SIDOARJO, TINTAHIJAU.com – Proses identifikasi delapan jenazah korban ambruknya bangunan di Pondok Pesantren (Ponpes) Al Khoziny, Sidoarjo, masih menemui berbagai kendala. Seluruh korban telah dibawa ke RS Bhayangkara H S Samsoeri Mertojoso Surabaya pada Jumat (3/10/2025) untuk dilakukan pemeriksaan lebih lanjut.
Kabid DVI Pusdokkes Polri, AKBP dr Wahyu Hidajati SpFM Mars, mengungkapkan bahwa tim forensik menghadapi kesulitan dalam mengidentifikasi jenazah karena kerusakan sidik jari akibat proses pembusukan.
“Sidik jarinya sudah mulai rusak karena sudah mulai membusukan,” ujarnya saat ditemui wartawan di RS Bhayangkara Surabaya.
Menurut dr Wahyu, hambatan juga terjadi karena mayoritas korban masih anak-anak berusia sekitar 12–15 tahun, sehingga tidak memiliki KTP sebagai data pembanding sidik jari. Penggunaan teknologi Mobile Automated Multi-Biometric Identification System (MAMBIS) pun tidak efektif karena keterbatasan data.
Selain sidik jari, upaya pencocokan melalui gigi juga menghadapi tantangan. Ia menjelaskan, struktur gigi anak usia belasan tahun cenderung serupa sehingga sulit menemukan ciri khas yang dapat dicocokkan dengan rekam medis pasien.
“Rata-rata umur 12–15 tahun, pertumbuhan giginya hampir sama. Ciri-ciri khusus sampai saat ini belum ditemukan. Misalnya ada yang copot satu atau lain sebagainya, laporan keluarga juga belum ada yang khas,” tambahnya.
Kesulitan lain muncul dari sisi pakaian. Saat kejadian, banyak korban tengah menunaikan salat asar dengan mengenakan baju koko, peci, dan sarung tanpa identitas. Model pakaian yang serupa membuat tim medis sulit membedakan antarjenazah.

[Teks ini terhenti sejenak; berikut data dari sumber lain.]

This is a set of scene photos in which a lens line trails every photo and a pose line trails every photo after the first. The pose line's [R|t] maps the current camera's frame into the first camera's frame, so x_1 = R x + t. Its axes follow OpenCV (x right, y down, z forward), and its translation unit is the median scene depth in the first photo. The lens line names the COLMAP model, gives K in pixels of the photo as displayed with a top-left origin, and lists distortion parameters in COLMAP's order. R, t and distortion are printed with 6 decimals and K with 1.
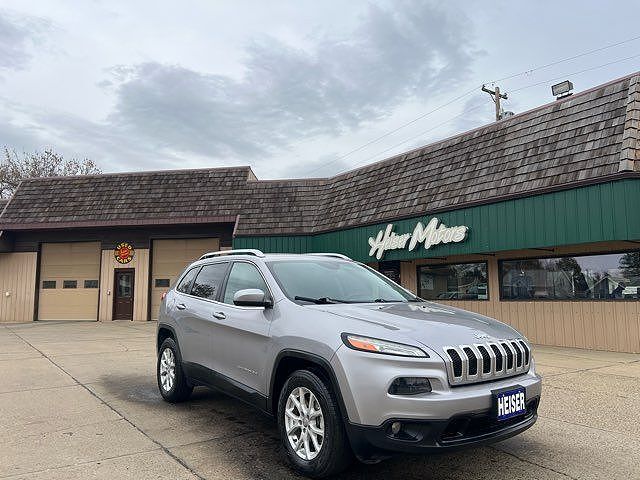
lens RADIAL K [[471.2, 0, 323.4], [0, 471.2, 242.4], [0, 0, 1]] dist [0.024863, -0.003140]
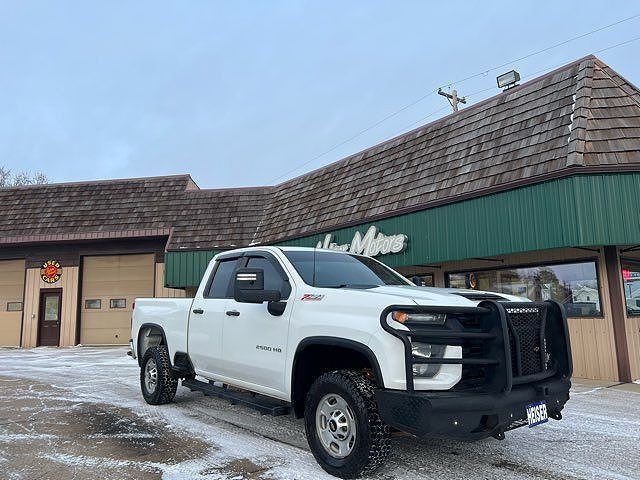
lens RADIAL K [[467.7, 0, 319.8], [0, 467.7, 239.2], [0, 0, 1]] dist [0.079260, -0.100182]
pose [[0.999358, -0.015069, 0.032495, 0.086804], [0.016251, 0.999204, -0.036433, 0.002644], [-0.031920, 0.036938, 0.998808, 0.098749]]
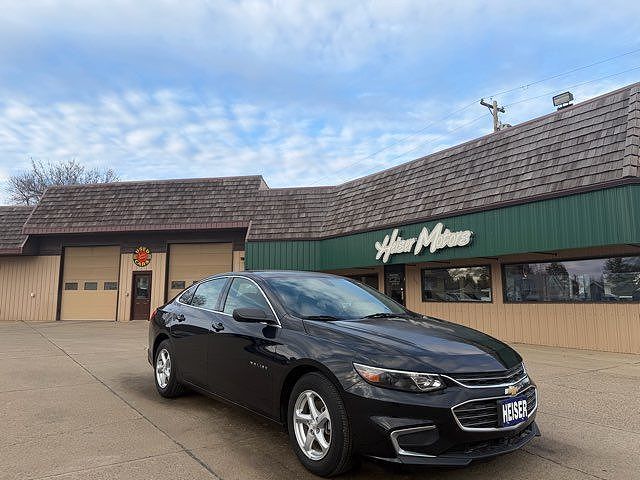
lens RADIAL K [[437.6, 0, 323.0], [0, 437.6, 239.9], [0, 0, 1]] dist [0.069913, -0.084324]
pose [[0.999958, 0.003448, -0.008522, -0.011668], [-0.003622, 0.999785, -0.020411, 0.005147], [0.008450, 0.020441, 0.999755, 0.020624]]
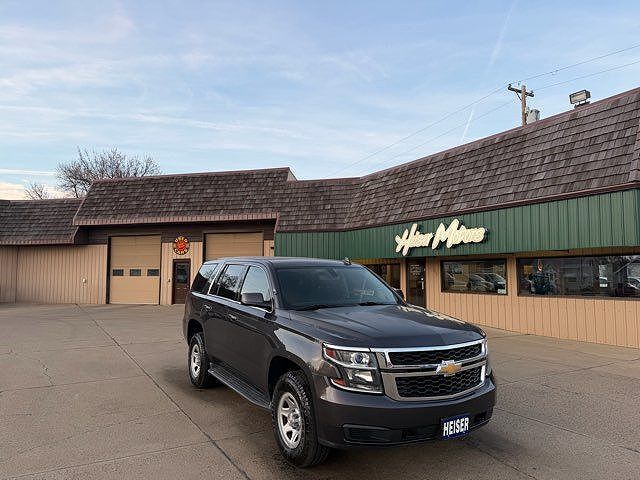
lens RADIAL K [[436.8, 0, 322.5], [0, 436.8, 240.6], [0, 0, 1]] dist [0.068658, -0.081557]
pose [[0.996220, -0.001868, -0.086843, 0.013894], [0.004822, 0.999416, 0.033820, -0.031595], [0.086729, -0.034111, 0.995648, -0.029972]]
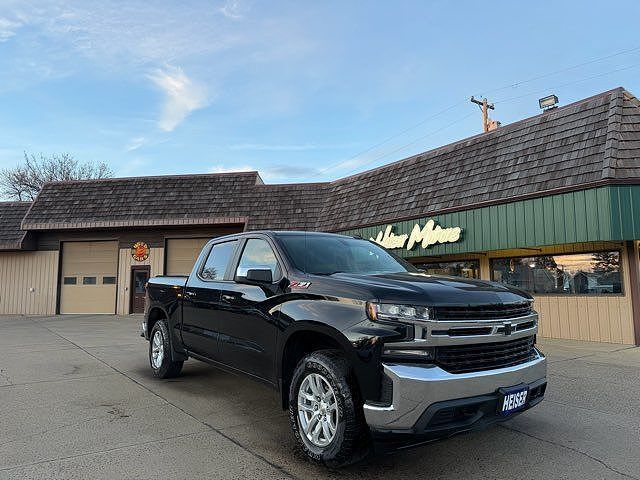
lens RADIAL K [[436.8, 0, 322.5], [0, 436.8, 240.6], [0, 0, 1]] dist [0.068658, -0.081557]
pose [[0.999955, 0.000411, 0.009508, -0.021091], [-0.000407, 1.000000, -0.000435, -0.002826], [-0.009508, 0.000431, 0.999955, -0.011141]]
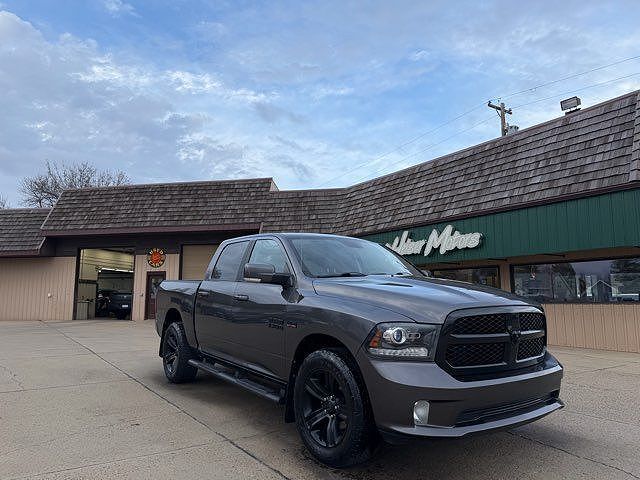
lens RADIAL K [[436.8, 0, 322.5], [0, 436.8, 240.6], [0, 0, 1]] dist [0.068658, -0.081557]
pose [[0.999747, 0.001209, -0.022464, -0.023493], [-0.001599, 0.999849, -0.017325, 0.000388], [0.022439, 0.017357, 0.999598, 0.000298]]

“Tidak ada identitas apapun. Kalau misalnya ada nama di baju koko, itu tidak ada. Jadi rata-rata serupa,” jelasnya.
Upaya identifikasi melalui tanda lahir juga belum membuahkan hasil. Meski beberapa keluarga mengingat adanya tahi lalat atau penanda khusus, perbandingan dengan kondisi jenazah sejauh ini masih belum sesuai.
“Meskipun ada keluarga yang hafal tanda lahir anaknya, pembandingannya belum ketemu. Jadi itulah kondisi saat ini yang menjadi kendala,” pungkas dr Wahyu.
Hingga kini, proses identifikasi masih terus dilakukan dengan melibatkan tim forensik, keluarga korban, serta data pendukung lainnya. Pemerintah dan aparat berwenang memastikan seluruh jenazah akan diidentifikasi sebaik mungkin sebelum diserahkan kepada pihak keluarga.